It’s summed up by the tagline “Work Sucks”. Writer/director Mike Judge tapped into that monotonous feeling of employment in the confines of a cubicle in Office Space. It’s one of the funniest films ever made and the satire of employment moves beyond the fictional workplaces within the film to all areas of working life.
1. “Sounds like somebody’s got a case of the Mondays”

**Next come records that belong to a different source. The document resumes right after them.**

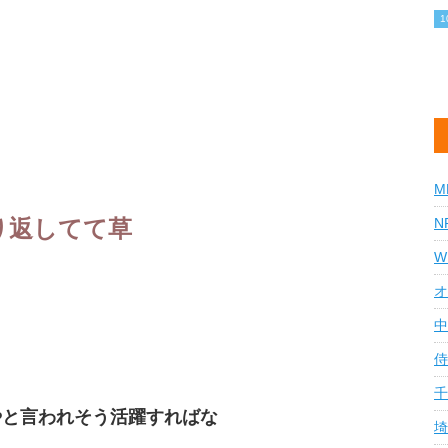
M
り返してて草
N
W
オ
中
侍
千
やと言われそう活躍すればな
埼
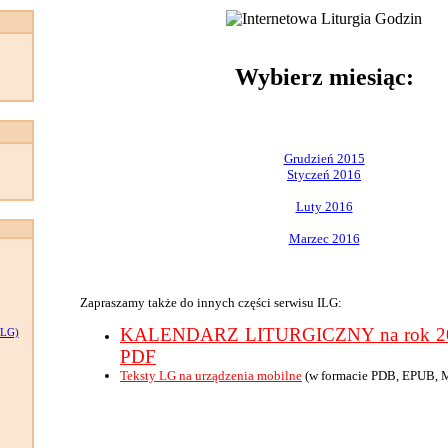
:
Wybierz miesiąc:
Grudzień 2015
Styczeń 2016
Luty 2016
Marzec 2016
Zapraszamy także do innych części serwisu ILG:
KALENDARZ LITURGICZNY na rok 201
LG)
PDF
Teksty LG na urządzenia mobilne
(w formacie PDB, EPUB, 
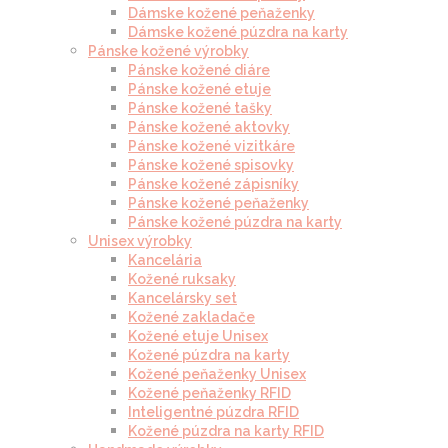
Dámske kožené peňaženky
Dámske kožené púzdra na karty
Pánske kožené výrobky
Pánske kožené diáre
Pánske kožené etuje
Pánske kožené tašky
Pánske kožené aktovky
Pánske kožené vizitkáre
Pánske kožené spisovky
Pánske kožené zápisníky
Pánske kožené peňaženky
Pánske kožené púzdra na karty
Unisex výrobky
Kancelária
Kožené ruksaky
Kancelársky set
Kožené zakladače
Kožené etuje Unisex
Kožené púzdra na karty
Kožené peňaženky Unisex
Kožené peňaženky RFID
Inteligentné púzdra RFID
Kožené púzdra na karty RFID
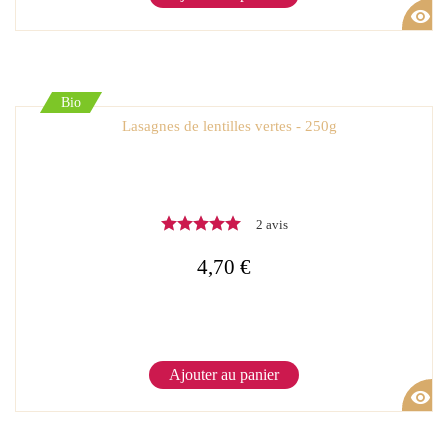
visibility
Bio
Lasagnes de lentilles vertes - 250g
2 avis
4,70 €
Ajouter au panier
visibility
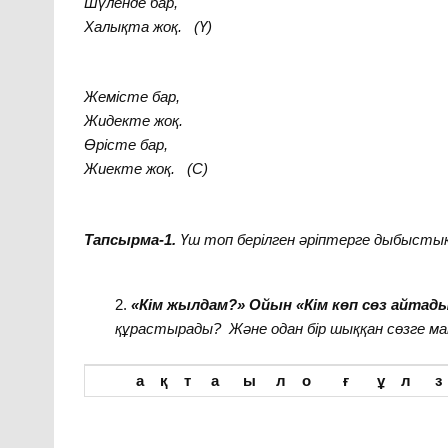
Шүленде бар,
Халықта жоқ.
(Ү)
Жемісте бар,
Жидекте жоқ.
Өрісте бар,
Жиекте жоқ. (С)
Тапсырма-1.
Үш топ берілген әріптерге дыбыстық 
«Кім жылдам?»
Ойын «Кім көп сөз айтад
құрастырады? Және одан бір шыққан сөзге м
а қ т а ы л о ғ ұ л 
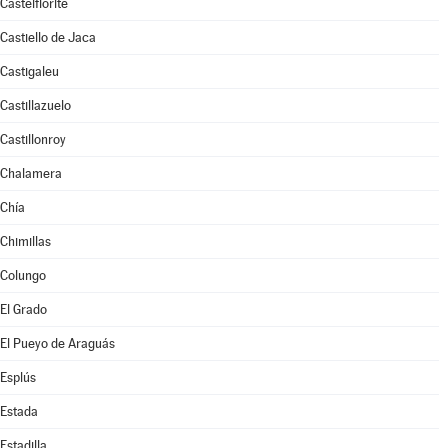
Castelflorite
Castiello de Jaca
Castigaleu
Castillazuelo
Castillonroy
Chalamera
Chía
Chimillas
Colungo
El Grado
El Pueyo de Araguás
Esplús
Estada
Estadilla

Every workplace (especially an office) has an awkward culture that employees endure. Within the walls of the fictional ‘Initech’, Judge has a field day with all the minor gripes that add up to one big headache for his characters. Uncomfortable interactions with fellow employees, stubborn office appliances and niggles from management that interrupt actual work being done are brilliantly satirised.
2. Gary Cole
Years before we met the likes of David Brent or Michael Scott from the UK/US incarnations of The Office - there was Bill Lumbergh. Cole created first great stealth bomber boss with his characterisation. Instead of being ‘the boss from hell’ that’s always yelling and ordering employees around, Lumbergh stalks the hallways of ‘Initech’ with a whiff of upper management about him. He’s never seen doing any work and is the ultimate puppet who enforces the company’s policies in the most non-confrontational and uncomfortable ways possible. Cole’s performance is phenomenal and it’s frightening how close he gets to the real thing.
3. Not a moment wasted
Office Space clocks in at just less than 89 minutes. It’s the perfect run-time for a comedy and every second of screen time is used to push the plot forward and develop characters. It’s a neat little package of pure comedy.
4. Dry wit
There are no comedic set pieces or moments of someone bumbling their way to a toilet before they poop themselves in Office Space. The film is layered with a dry sense of humor that flows through the dialogue. There are wonderful observations such as the sadistic photocopier/fax machine, life sucking traffic jams and something as simple as a character cursed with being named Michel Bolton.
5. The people’s champion
Office Space presents itself as the champion to anyone who has had to endure a dud boss, shoddy company or just a crap day at work. There is a revenge element to the plot that lives out the fantasy of ‘sticking it’ to an employer. In a non-communist way Office Space is a film for the people.